衆議院で来週にも採決の可能性がある「働き方改革関連法案」。このうち、少なくとも「高度プロフェッショナル制度(高プロ制)」については過労死を増やすため、法案から削除すべきだとして、過労死遺族らが5月16日、厚労省記者クラブで会見を開いた。

全国過労死を考える家族の会の寺西笑子代表は、「過労死遺族は、裁判の中で大変な苦労をして、地獄のような苦しみを味わってきた。こうした悲しみ、苦しみを誰にも味わわせたくない」と語った。

●労災認定や使用者の責任を問うのが困難になる恐れ

高プロ制は、金融ディーラーやアナリストなど、年収1075万円以上の専門職を、労働時間規制から外すもの。野党や労働者側は「スーパー裁量労働制」や「過労死促進法」などと非難している。

批判が多い「裁量労働制」の場合でも、労働者には仕事の進め方についての裁量があるとされる。また、深夜や休日の割増があることから、使用者側にも労働時間を把握する必要性が生じる。

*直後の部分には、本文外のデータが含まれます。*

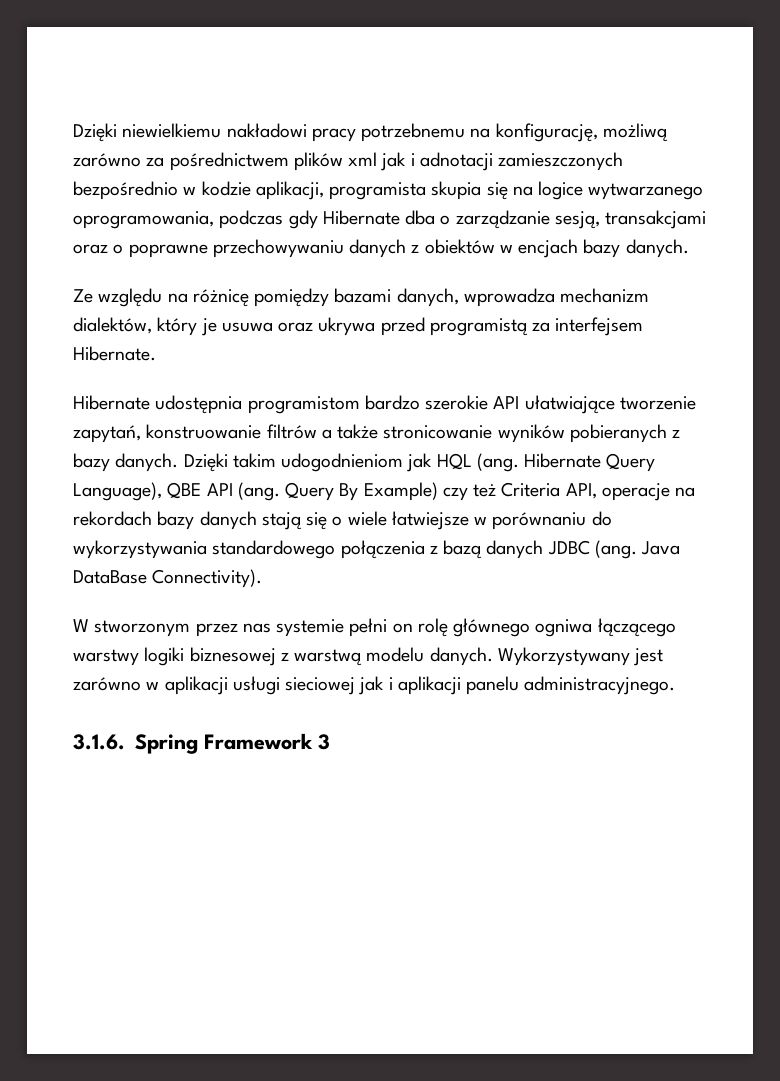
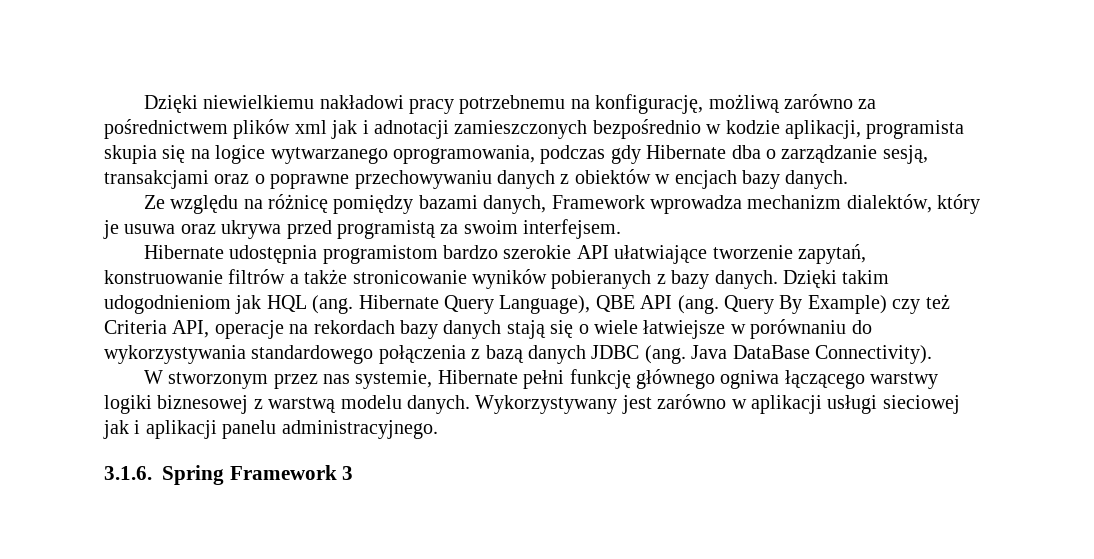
(459, 297) none -> [551,195,645,209] Framework
[555,317,644,336] [73,346,156,361] interfejsem Hibernate. -> [463,219,622,239] swoim interfejsem.
[276,618,448,637] systemie pełni on rolę -> [355,369,631,389] systemie, Hibernate pełni funkcję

一方、高プロ制では、労働者の裁量は要件とされていない。加えて、割増がつかないことなどから、企業側の労働時間管理がより杜撰になることが考えられる。

「事業場内にいた時間」と「事業場外での労働時間」を足した「健康管理時間」の把握は求められるものの、労災認定は実労働時間がベースになるため、認定や使用者の責任を問うことが難しくなることが懸念されている。

●遺族「死人が増えても過労死は減る」

家族の会は、2015年に「労働基準法改正案」が閣議決定されてから、終始「高プロ制」などに反対の立場をとっている。

会見で寺西代表は、「再三、反対しているのに、来週にも強行採決されようとしている」と、遺族の思いが届かない苦悩を吐露。「当事者の声を聞いて、これ以上、悲しい遺族を作らないでください」と訴えかけた。この日、安倍晋三首相に宛てて、家族の会として面談の希望も出したという。

このほか、2013年に過労死したNHK記者の佐戸未和さんの母・恵美子さんは、「死人が増えても(統計上の)過労死は減るという事態が起こります。死んでも自己責任で片付けられる。本人も無念ですが、苦しむのは残された遺族です」と語った。

法案では、「平均給与額の3倍を相当程度上回る」年収(1075万円)が対象とされており、影響は限定的という意見もある。この点について佐戸さんは、「労働者派遣法が施行後、ほぼ全職種に広がったように、(高プロ制でも)対象年収や職種が拡大される恐れがある」と述べた。